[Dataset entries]
-*-

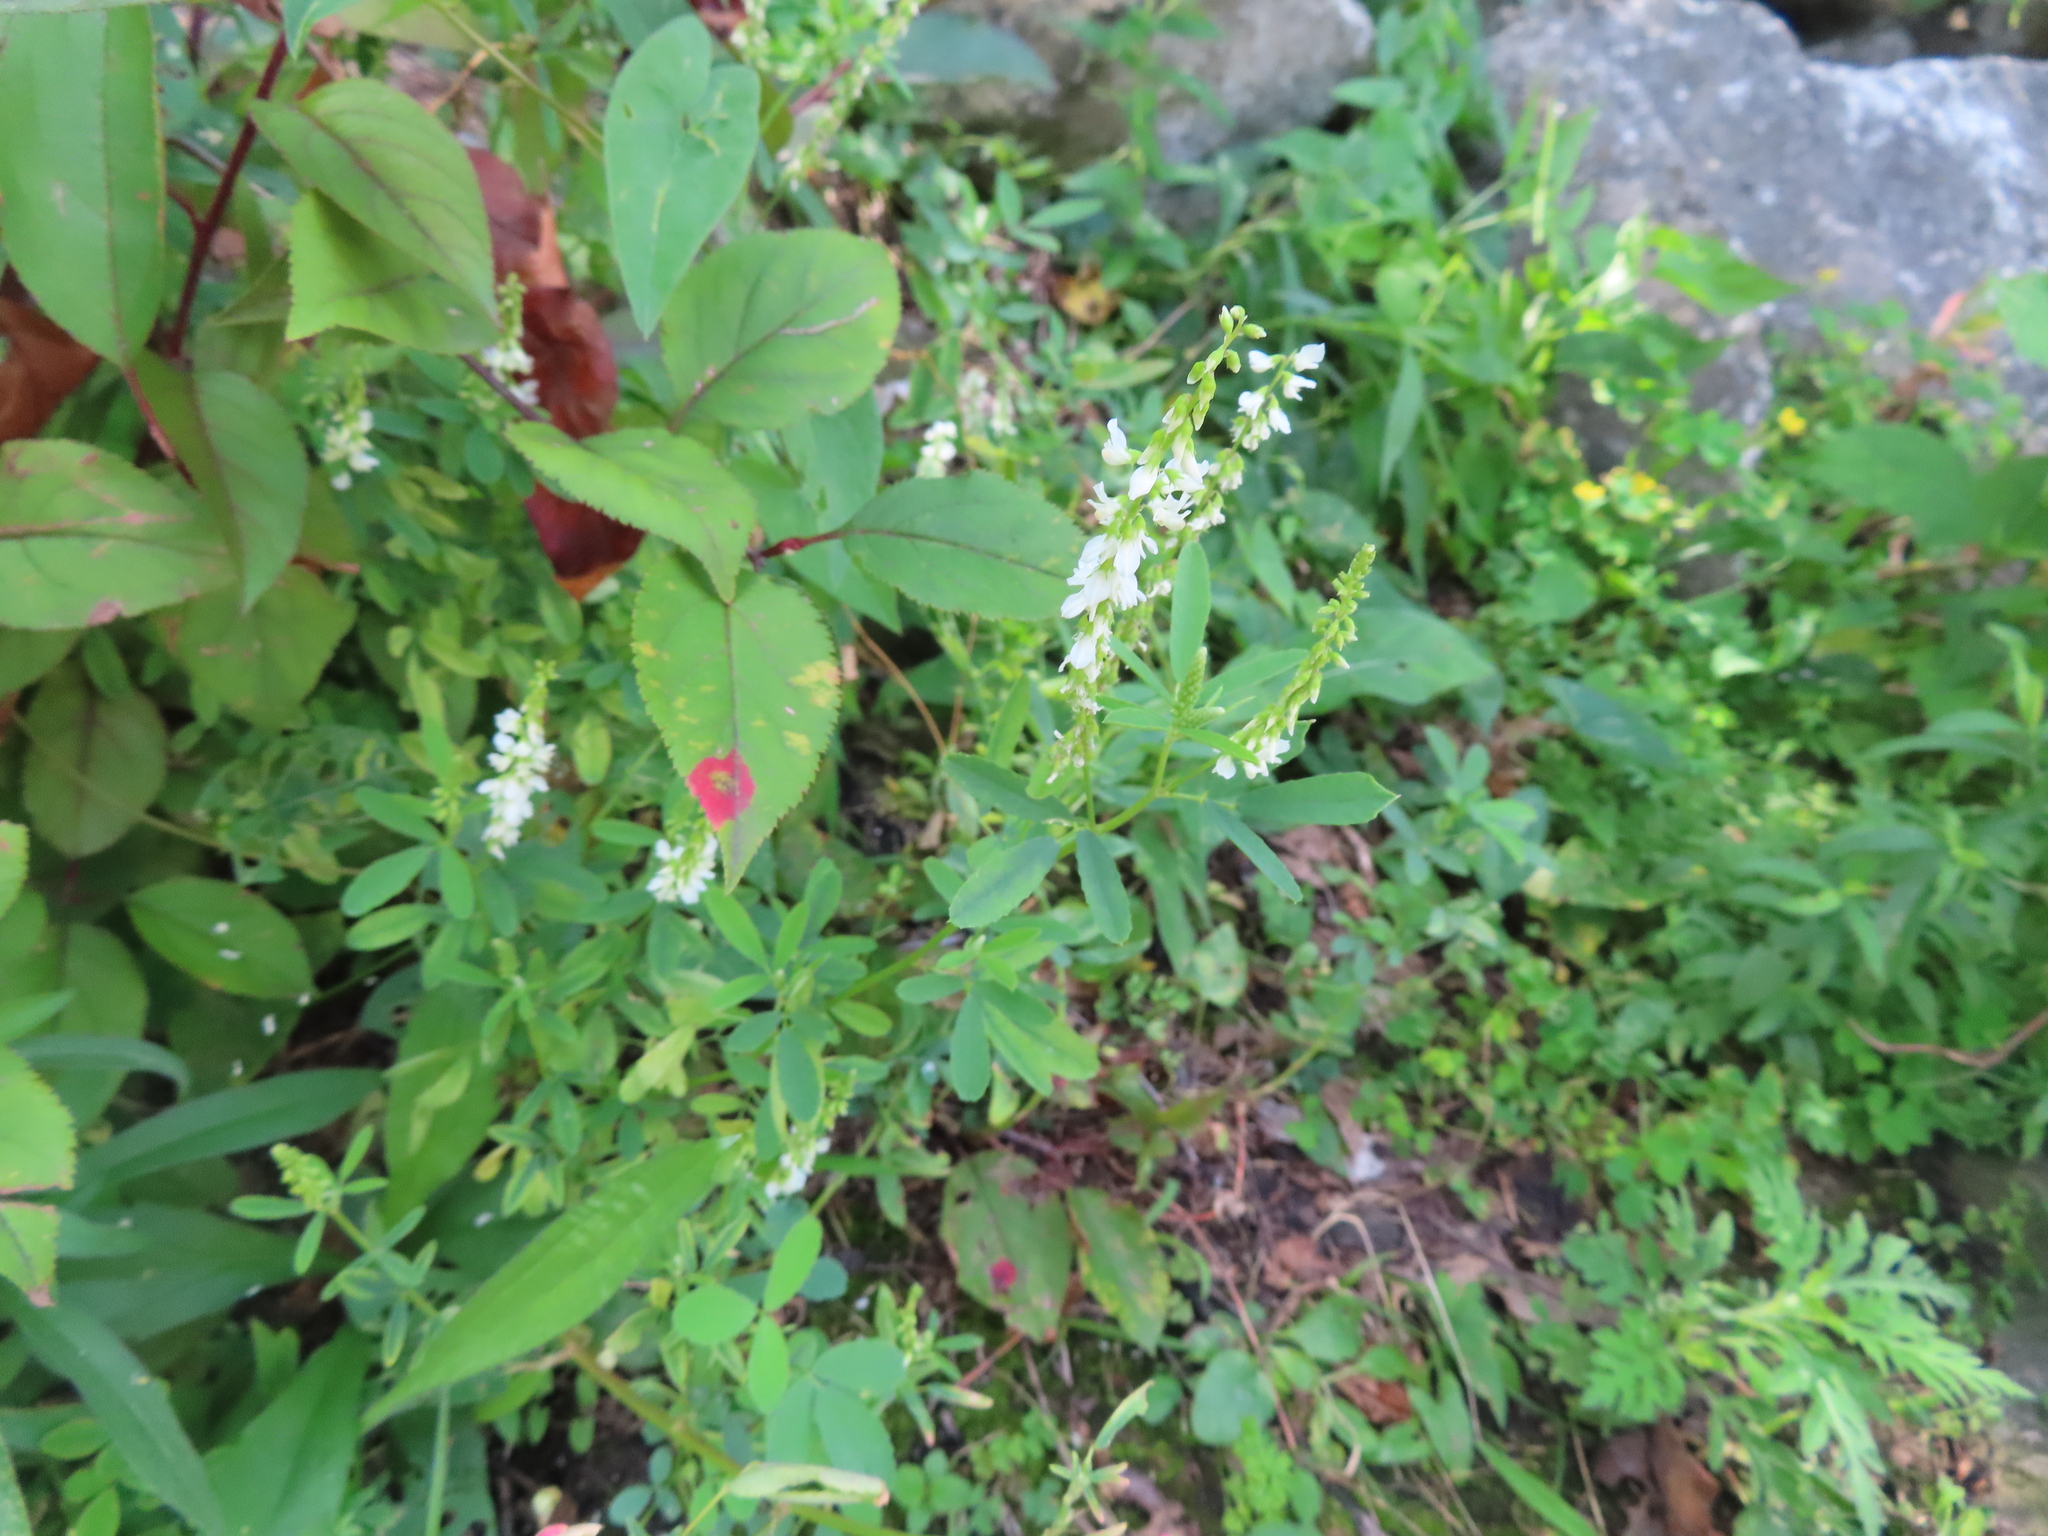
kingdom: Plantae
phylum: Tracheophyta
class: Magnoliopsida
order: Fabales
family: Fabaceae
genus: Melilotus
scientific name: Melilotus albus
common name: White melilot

-*-

Set exercise
Return every text line of the listing verbatim, omitting the pictures.

Answer to this exercise
kingdom: Plantae
phylum: Tracheophyta
class: Magnoliopsida
order: Fabales
family: Fabaceae
genus: Melilotus
scientific name: Melilotus albus
common name: White melilot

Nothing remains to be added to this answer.